(The records)

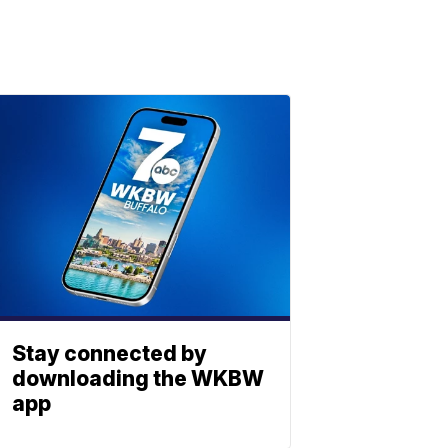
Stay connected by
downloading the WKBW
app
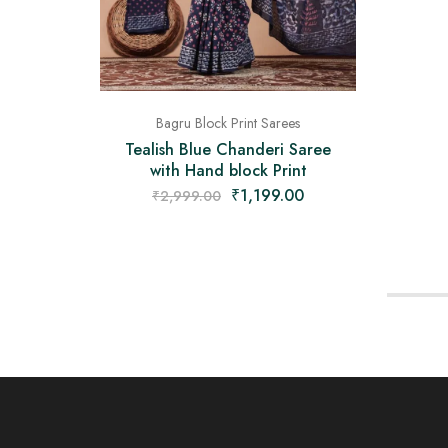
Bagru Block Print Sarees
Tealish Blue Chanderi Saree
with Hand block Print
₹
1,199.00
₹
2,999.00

(End The records)
(The records)

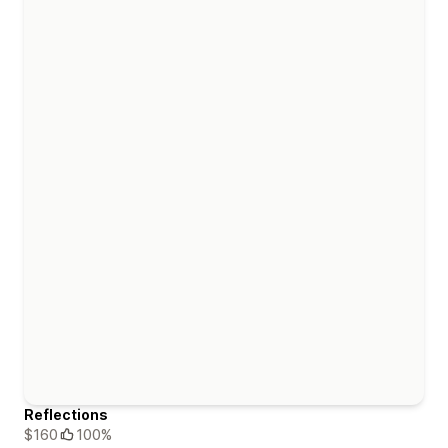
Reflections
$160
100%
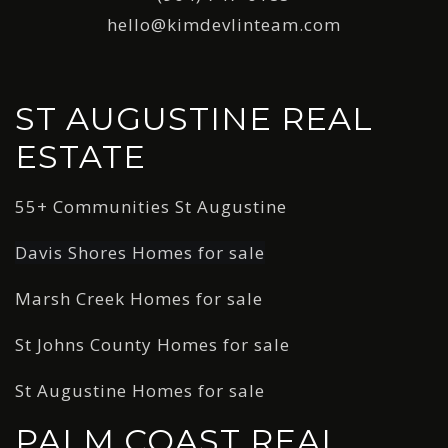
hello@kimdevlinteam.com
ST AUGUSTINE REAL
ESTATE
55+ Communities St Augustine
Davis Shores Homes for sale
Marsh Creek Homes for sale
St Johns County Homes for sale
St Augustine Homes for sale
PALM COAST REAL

(End The records)

- Task to carry out
Check the entries above for the word "Print" and copy every line where it turns up.

- Solution
Bagru Block Print Sarees
with Hand block Print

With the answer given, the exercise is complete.